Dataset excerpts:
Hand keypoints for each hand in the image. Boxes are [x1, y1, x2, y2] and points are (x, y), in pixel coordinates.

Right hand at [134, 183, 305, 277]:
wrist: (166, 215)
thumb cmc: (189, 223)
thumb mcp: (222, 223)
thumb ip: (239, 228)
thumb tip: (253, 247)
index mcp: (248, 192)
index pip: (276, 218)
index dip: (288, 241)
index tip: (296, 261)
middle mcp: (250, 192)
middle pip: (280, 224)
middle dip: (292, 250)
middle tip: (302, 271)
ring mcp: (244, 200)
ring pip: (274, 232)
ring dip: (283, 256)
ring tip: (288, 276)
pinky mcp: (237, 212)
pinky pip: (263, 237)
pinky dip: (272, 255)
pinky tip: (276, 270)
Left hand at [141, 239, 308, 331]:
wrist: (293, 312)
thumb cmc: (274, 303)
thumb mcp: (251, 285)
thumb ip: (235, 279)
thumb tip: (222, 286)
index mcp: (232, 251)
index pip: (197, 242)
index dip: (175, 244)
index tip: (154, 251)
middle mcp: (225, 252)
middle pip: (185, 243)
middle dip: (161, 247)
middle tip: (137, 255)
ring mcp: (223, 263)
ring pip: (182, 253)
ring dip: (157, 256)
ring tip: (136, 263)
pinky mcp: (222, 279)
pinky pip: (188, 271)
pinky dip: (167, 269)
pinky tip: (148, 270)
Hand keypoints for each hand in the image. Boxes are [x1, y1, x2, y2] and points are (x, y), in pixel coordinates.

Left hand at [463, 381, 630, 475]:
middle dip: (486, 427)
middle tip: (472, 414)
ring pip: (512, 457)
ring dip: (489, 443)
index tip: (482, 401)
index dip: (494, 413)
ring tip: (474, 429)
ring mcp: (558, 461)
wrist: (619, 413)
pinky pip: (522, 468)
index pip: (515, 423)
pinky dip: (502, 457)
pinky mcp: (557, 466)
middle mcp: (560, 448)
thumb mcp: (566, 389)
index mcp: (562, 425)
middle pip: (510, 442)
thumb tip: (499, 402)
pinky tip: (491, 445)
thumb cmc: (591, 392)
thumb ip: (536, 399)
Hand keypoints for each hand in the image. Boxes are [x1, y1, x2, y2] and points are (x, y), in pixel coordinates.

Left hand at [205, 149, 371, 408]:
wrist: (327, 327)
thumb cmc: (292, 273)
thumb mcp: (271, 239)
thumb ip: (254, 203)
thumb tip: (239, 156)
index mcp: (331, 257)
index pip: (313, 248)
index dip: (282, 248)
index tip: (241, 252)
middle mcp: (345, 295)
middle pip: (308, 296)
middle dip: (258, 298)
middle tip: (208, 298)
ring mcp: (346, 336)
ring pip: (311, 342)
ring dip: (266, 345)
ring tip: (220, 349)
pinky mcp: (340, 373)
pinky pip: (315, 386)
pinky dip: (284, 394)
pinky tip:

Your assignment:
Make an exact copy of each line, beginning at the one containing "middle mcp: (225, 252)" and ending with the last line of the data, and of no other line.

Problem solution:
middle mcp: (225, 252)
middle pip: (185, 243)
middle dip: (161, 247)
middle tip: (137, 255)
ring mcp: (223, 263)
ring pip: (182, 253)
ring dip: (157, 256)
ring tip: (136, 263)
pinky mcp: (222, 279)
pinky pip: (188, 271)
pinky dip: (167, 269)
pinky tip: (148, 270)
Hand keypoints for each hand in the image. Boxes are [x1, y1, x2, y2] and points are (x, y), in pixel coordinates.

Left hand at [463, 381, 630, 475]:
middle dip: (486, 427)
middle tip: (472, 414)
ring pip: (512, 457)
ring dip: (489, 443)
index tip: (482, 401)
index dip: (494, 413)
ring tip: (474, 429)
ring mcp: (558, 461)
wrist: (619, 413)
pinky pip: (522, 468)
index pip: (515, 423)
pinky dip: (502, 457)
pinky mcp: (557, 466)
middle mcp: (560, 448)
thumb mcp: (566, 389)
index mcp: (562, 425)
middle pip: (510, 442)
thumb tip: (499, 402)
pinky tip: (491, 445)
thumb cmc: (591, 392)
thumb ip: (536, 399)
Hand keypoints for each hand in the image. Boxes are [x1, y1, x2, y2] and points are (x, y), in pixel coordinates.

Left hand at [205, 149, 371, 408]:
wrist: (327, 327)
thumb cmc: (292, 273)
thumb mcp: (271, 239)
thumb ip: (254, 203)
thumb tip: (239, 156)
index mcp: (331, 257)
index pip: (313, 248)
index dip: (282, 248)
index tip: (241, 252)
middle mcp: (345, 295)
middle pip: (308, 296)
middle dip: (258, 298)
middle tip: (208, 298)
ring mcp: (346, 336)
ring pip: (311, 342)
ring dip: (266, 345)
ring tip: (220, 349)
pinky mcp: (340, 373)
pinky pip: (315, 386)
pinky dip: (284, 394)
pinky tip:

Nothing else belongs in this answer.